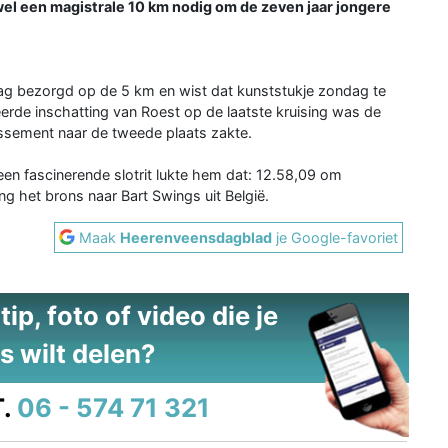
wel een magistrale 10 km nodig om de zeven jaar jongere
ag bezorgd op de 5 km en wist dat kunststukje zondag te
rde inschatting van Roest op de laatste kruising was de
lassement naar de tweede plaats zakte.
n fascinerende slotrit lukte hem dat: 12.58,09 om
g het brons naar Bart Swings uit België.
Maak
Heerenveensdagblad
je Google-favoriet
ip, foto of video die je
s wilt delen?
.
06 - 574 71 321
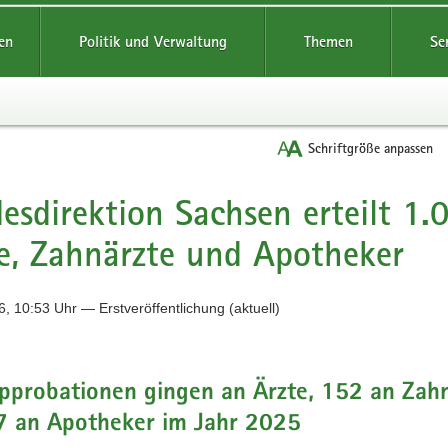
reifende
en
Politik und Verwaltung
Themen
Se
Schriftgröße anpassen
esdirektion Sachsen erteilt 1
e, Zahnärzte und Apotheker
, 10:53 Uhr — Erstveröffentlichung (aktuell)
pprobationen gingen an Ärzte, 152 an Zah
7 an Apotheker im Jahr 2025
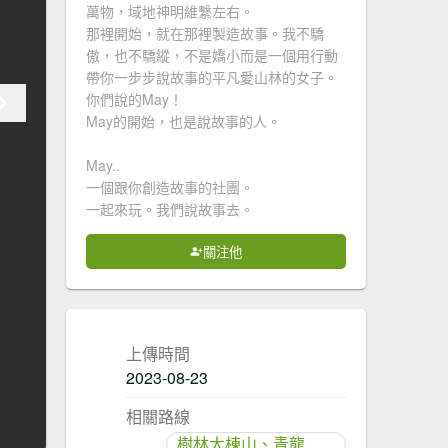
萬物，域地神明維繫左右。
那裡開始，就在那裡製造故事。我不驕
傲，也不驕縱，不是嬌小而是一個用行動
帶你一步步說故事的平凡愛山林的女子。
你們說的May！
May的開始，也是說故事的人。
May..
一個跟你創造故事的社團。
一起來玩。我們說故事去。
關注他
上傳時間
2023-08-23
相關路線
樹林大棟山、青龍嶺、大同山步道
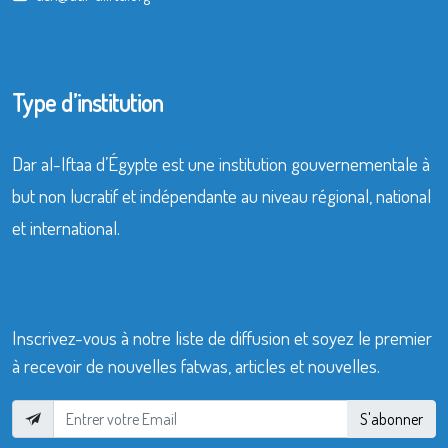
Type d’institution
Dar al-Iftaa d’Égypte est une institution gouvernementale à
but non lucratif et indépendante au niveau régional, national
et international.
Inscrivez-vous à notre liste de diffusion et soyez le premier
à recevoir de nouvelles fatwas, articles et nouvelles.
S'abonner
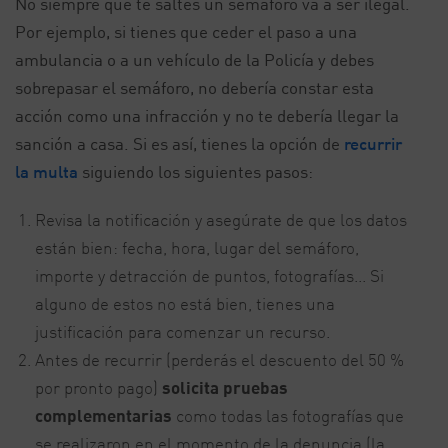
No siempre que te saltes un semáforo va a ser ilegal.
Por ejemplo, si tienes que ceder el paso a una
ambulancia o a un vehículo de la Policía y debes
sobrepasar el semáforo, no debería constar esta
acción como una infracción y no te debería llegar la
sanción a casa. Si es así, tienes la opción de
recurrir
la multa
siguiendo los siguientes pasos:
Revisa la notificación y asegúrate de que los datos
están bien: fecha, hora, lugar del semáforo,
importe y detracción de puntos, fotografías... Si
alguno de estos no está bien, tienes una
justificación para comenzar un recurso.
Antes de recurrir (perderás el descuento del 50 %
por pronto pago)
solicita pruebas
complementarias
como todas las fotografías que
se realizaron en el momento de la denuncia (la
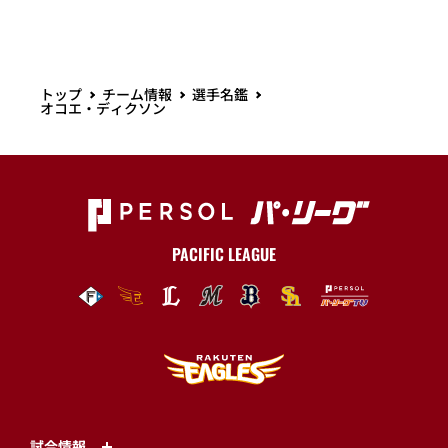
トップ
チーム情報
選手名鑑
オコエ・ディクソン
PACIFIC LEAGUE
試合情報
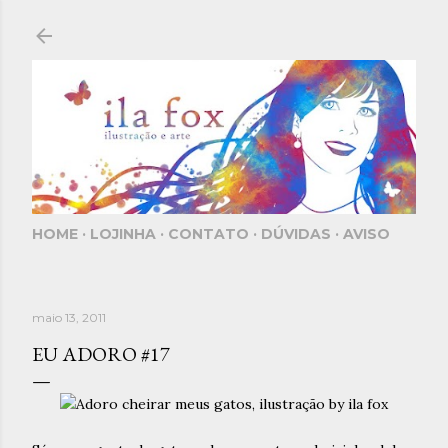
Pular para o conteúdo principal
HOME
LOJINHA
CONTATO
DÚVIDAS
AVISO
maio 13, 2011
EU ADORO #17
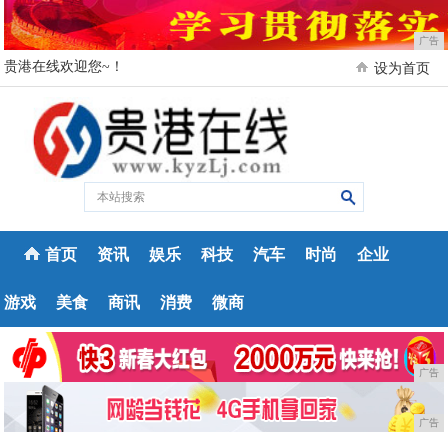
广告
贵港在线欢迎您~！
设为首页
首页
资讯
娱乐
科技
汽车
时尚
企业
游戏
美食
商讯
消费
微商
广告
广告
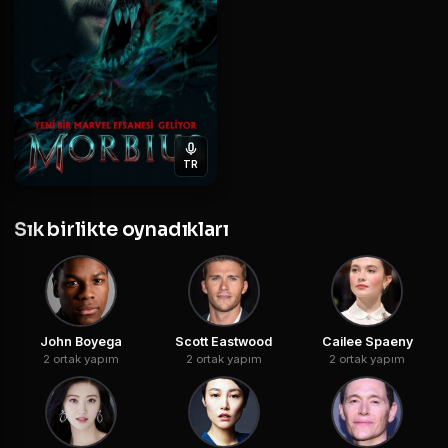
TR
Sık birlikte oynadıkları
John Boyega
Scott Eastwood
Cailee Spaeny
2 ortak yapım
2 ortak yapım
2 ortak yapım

★ ★ ★ ★

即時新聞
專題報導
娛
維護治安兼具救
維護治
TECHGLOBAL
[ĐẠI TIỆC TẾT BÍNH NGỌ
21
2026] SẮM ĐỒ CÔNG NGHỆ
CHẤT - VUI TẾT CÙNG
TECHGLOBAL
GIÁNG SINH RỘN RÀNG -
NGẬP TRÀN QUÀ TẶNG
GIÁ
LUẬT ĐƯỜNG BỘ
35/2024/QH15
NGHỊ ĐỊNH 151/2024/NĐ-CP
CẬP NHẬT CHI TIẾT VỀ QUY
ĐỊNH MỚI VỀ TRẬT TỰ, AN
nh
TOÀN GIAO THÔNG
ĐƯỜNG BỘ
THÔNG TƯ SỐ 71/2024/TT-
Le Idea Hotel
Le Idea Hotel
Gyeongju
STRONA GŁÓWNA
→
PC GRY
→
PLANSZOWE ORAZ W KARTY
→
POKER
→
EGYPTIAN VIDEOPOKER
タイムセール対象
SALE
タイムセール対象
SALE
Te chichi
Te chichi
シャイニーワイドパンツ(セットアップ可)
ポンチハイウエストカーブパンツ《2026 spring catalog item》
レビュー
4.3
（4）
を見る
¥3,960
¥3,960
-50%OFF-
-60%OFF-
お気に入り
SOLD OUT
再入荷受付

★ ★ ★ ★

#### [Task to carry out]
Can you retype everything from the line containing "wel een magistrale" down to the line containing "06 - 574 71 321", both lines included, without changing a character?

#### [Result of this task]
wel een magistrale 10 km nodig om de zeven jaar jongere
ag bezorgd op de 5 km en wist dat kunststukje zondag te
rde inschatting van Roest op de laatste kruising was de
lassement naar de tweede plaats zakte.
n fascinerende slotrit lukte hem dat: 12.58,09 om
g het brons naar Bart Swings uit België.
Maak
Heerenveensdagblad
je Google-favoriet
ip, foto of video die je
s wilt delen?
.
06 - 574 71 321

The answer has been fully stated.